A mamografia digital, que é a versão mais moderna do exame tradicional, é um dos principais métodos para a detecção precoce do câncer de mama, permitindo a identificação de alterações antes que possam ser sentidas.
Menos tempo de exposição
Esta modalidade digital apresenta vantagens como menor exposição à radiação, redução do tempo de compressão da mama durante o exame e o armazenamento das imagens em formato digital, o que facilita o acompanhamento clínico e a avaliação por diversos especialistas.
Em seu comunicado sobre o fim da restrição, a ANS ressaltou que a cobertura obrigatória representa “uma oportunidade de celebrar o Outubro Rosa, mês dedicado à conscientização sobre a prevenção e o diagnóstico precoce do câncer de mama”.
O Instituto Nacional de Câncer (Inca), vinculado ao Ministério da Saúde, projeta que o Brasil registre aproximadamente 73.610 novos casos de câncer de mama anualmente.

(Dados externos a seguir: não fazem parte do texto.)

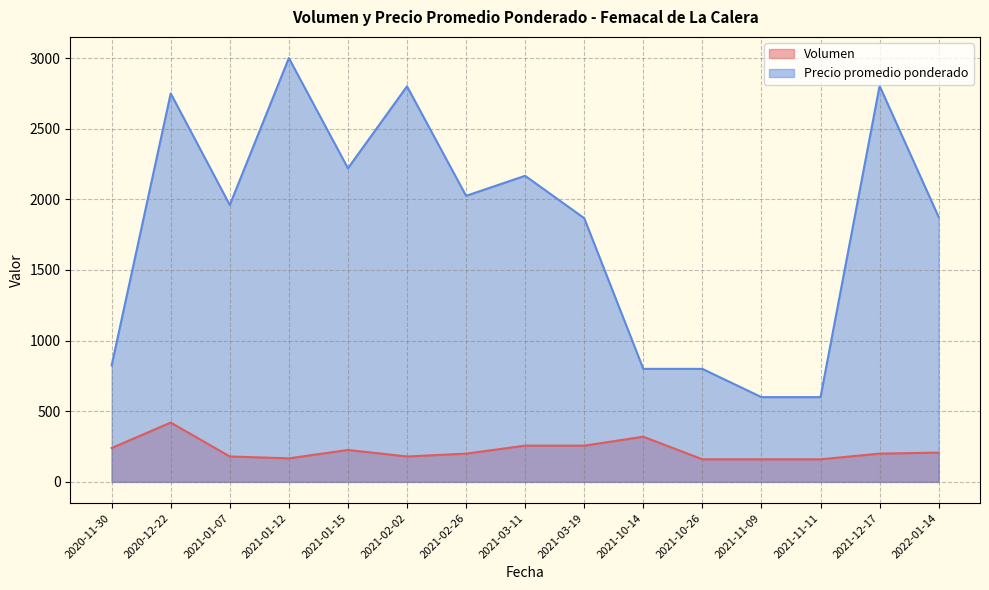

True or false: Volumen and Precio promedio ponderado intersect in this chart.

False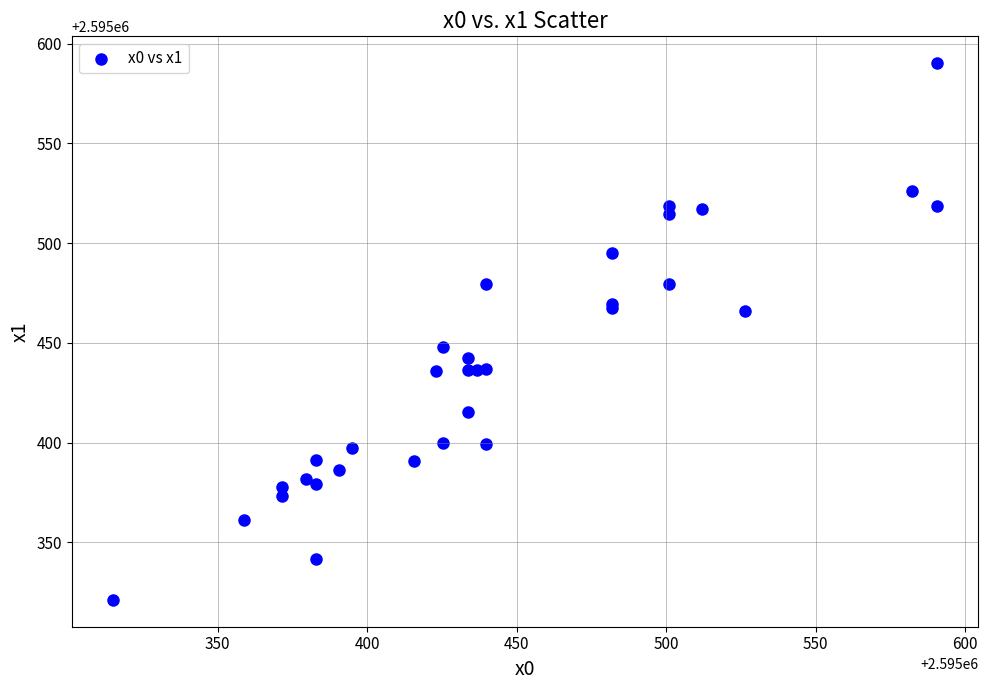

What Y value in the scatter plot is closest to 2595455?

2595448.1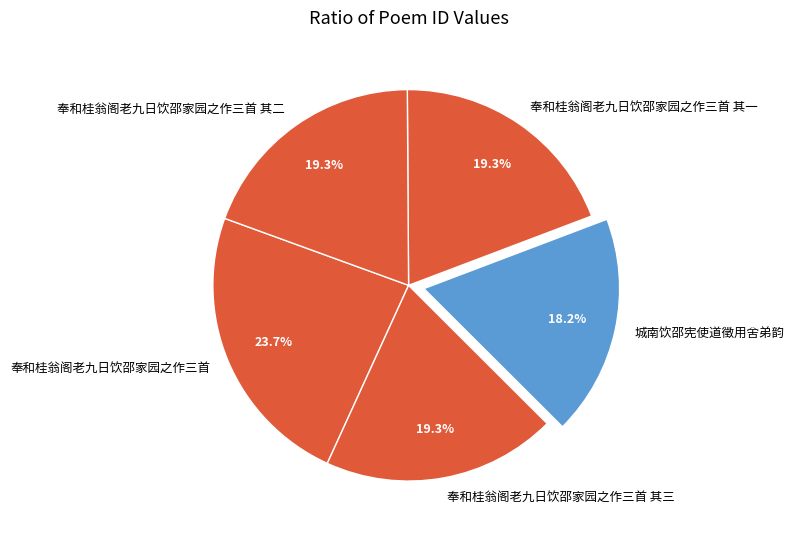

To the nearest percent, what is the average slice percentage?

20%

O diagnóstico em estágios iniciais aumenta as chances de sucesso no tratamento e pode diminuir a necessidade de procedimentos mais invasivos.
Todos os gêneros
A decisão de estender a cobertura do exame partiu da ANS, após discussões na Comissão de Atualização do Rol de Procedimentos e Eventos em Saúde Suplementar (Cosaúde).
Na Cosaúde, a maioria dos membros argumentou que “o uso da mamografia digital já está consolidado como padrão de cuidado oncológico” e que a limitação a mulheres de 40 a 69 anos poderia “prejudicar ou atrasar o acesso oportuno” ao diagnóstico do câncer de mama.
Com a determinação de cobertura obrigatória para “todas as pessoas”, a ANS abrange qualquer gênero, garantindo que o exame seja acessível também a indivíduos que se considerem não binários (aqueles que não se identificam exclusivamente como homem ou mulher).